KontanKontan

Menjaring Saham Big Caps yang Murah, Begini Strategi Investasinya

Tekanan pada saham-saham big caps atau saham-saham dengan kapitalisasi pasar besar masih terus berlanjut. Ini tercermin dari terkoreksinya Indeks LQ45 sebesar 0,33% pada penutupan perdagangan Selasa (14/5).

Pasalnya hampir separuh konstituen Indeks LQ45 mengalami penurunan. Dari 45 saham, ada 20 saham yang ditutup melemah. Sementara, 15 berhasil menguat dan 10 saham ditutup flat.

Saham PT Astra International Tbk (ASII) menjadi saham yang paling anjlok dalam konstituen Indeks LQ45. Sepanjang hari, ASII bergerak di zona merah dalam rentang Rp 4.580 per saham–Rp 4.690 per saham.Hingga akhir perdagangan Selasa (14/5), ASII anjlok 9,75% atau turun 495 poin ke level Rp 4.580 per saham.

Menyusul saham PT Semen Indonesia Tbk (SMGR) dan PT GoTo Gojek Tokopedia Tbk (GOTO) yang masing-masing dikoreksi sebesar 3,65% ke level Rp 4.220 dan 2,99% ke posisi Rp 65 per saham.

Baca Juga: Wall Street Naik Menjelang Pidato Powell, Saham Meme Naik Daun Lagi

Associate Director of Research and Investment Pilarmas Investindo Sekuritas, Maximilianus Nico Demus mengatakan memang sampai saat ini terjadi diskon besar-besaran pada emiten yang punya fundamental baik.

"Selama fundamental tidak berubah, tetapi harga saham mengalami koreksi, maka ini waktunya untuk melakukan akumulasi beli," ucapnya saat dihubungi Kontan.co.id, Selasa (14/5).

Nico mencontohkan, penurunan harga saham ASII salah satunya disebabkan oleh rencana pembagian dividen. Pasalnya, ex date dividen Astra jatuh pada 14 Mei 2024.

Meski demikian secara fundamental, Astra masih punya landasan dan prospek yang kokoh. Begitu pula koreksi yang terjadi bank-bank besar pasca mendistribusikan dividen.

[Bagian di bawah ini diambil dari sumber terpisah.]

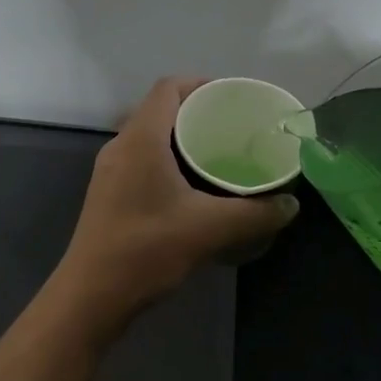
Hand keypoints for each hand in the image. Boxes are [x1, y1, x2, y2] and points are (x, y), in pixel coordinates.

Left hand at [53, 77, 298, 335]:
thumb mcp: (208, 230)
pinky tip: (191, 184)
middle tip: (231, 126)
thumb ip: (254, 214)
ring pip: (149, 134)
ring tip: (216, 151)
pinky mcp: (108, 191)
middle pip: (159, 108)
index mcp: (141, 139)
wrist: (90, 296)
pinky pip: (141, 156)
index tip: (230, 98)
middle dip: (195, 110)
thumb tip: (291, 204)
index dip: (199, 83)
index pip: (168, 87)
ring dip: (180, 135)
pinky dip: (167, 156)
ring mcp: (111, 169)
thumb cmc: (146, 250)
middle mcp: (121, 145)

Baca Juga: IHSG Melemah ke 7.083 Selasa (14/5), TPIA, BBCA, TLKM Paling Banyak Net Buy Asing

Nah untuk menilai suatu saham sudah murah atau mahal, Nico menyarankan investor untuk mencermati indikator Price to Earning Ratio (PER) dan Price to Book Value (PBV) pada masing-masing emiten.

"Dari PER dan PBV itu harus dibandingkan dengan industrinya. Dengan begitu investor jadi tahun apakah suatu saham tergolong murah atau mahal," kata Nico.

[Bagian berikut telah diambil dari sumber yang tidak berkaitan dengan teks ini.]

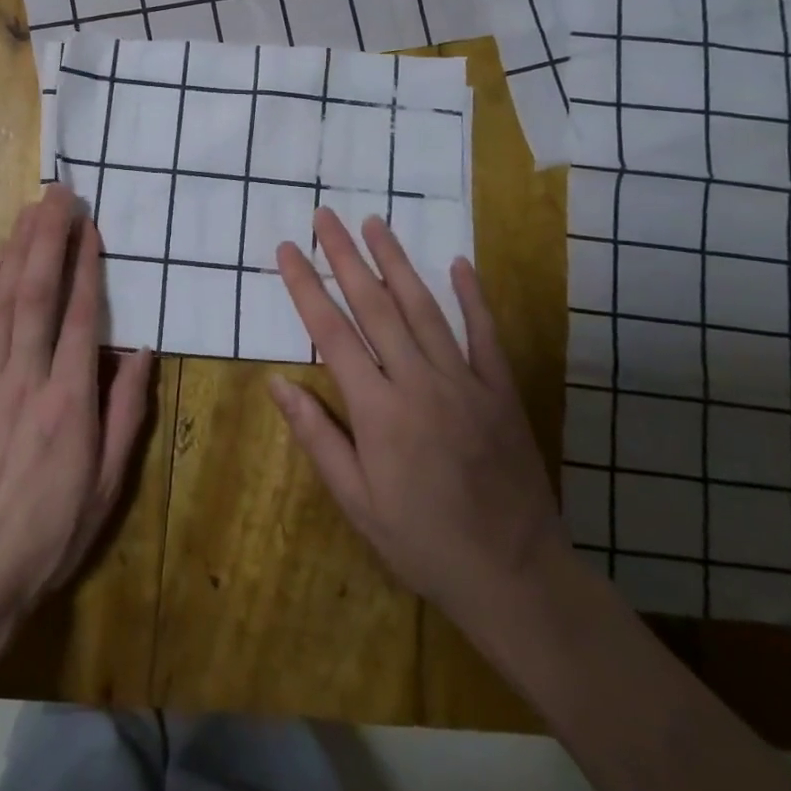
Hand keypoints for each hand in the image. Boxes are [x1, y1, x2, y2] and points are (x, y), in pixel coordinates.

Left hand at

Selain saham perbankan, Nico menilai saham di sektor konsumen primer dan ritel dapat dicermati, seperti ACES, AMRT, INDF, ICBP dan MYOR. Emiten telko juga bisa dilirik terutama TLKM dan EXCL.

Adrian Joezer, Head of Equity Analyst and Strategy Mandiri Sekuritas memproyeksikan dalam tiga sampai enam bulan ke depan pertumbuhan percepatan paling tinggi akan dirasakan oleh emiten non-perbankan.

Baca Juga: IHSG Melandai Tapi Berpotensi Menguat pada Rabu (15/5)

Dus, dengan tekanan pada harga saham yang melanda belakangan ini membuat saham-saham big caps semakin menarik. Namun Joezer menyarankan investor untuk memiliki jangka waktu investasi yang panjang.

"Harus melihat jangka panjang. Waktunya investasinya bisa dalam jangka waktu 12 bulan. Nanti perlu dilihat dalam satu tahun ke depan akan seperti apa," ucap dia.

Sementara secara teknikal, Vice President Samuel Sekuritas M. Alfatih mencermati penguatan pada saham perbankan bisa menjadi awal tren kenaikan kembali setelah melalui tren penurunan sejak Maret 2024.

"Namun perubahan tren ini masih perlu konfirmasi sehingga sebaiknya masih dalam strategi pola trading jangka pendek, kurang dari seminggu," katanya.

Oleh karena semakin besar loss, lanjut Alfatih, akan semakin sulit mengembalikan modal semula. Maka dari itu, dia menyarankan sebaiknya kerugian dapat dibatasi sekitar 3%–5% dari nilai portofolio.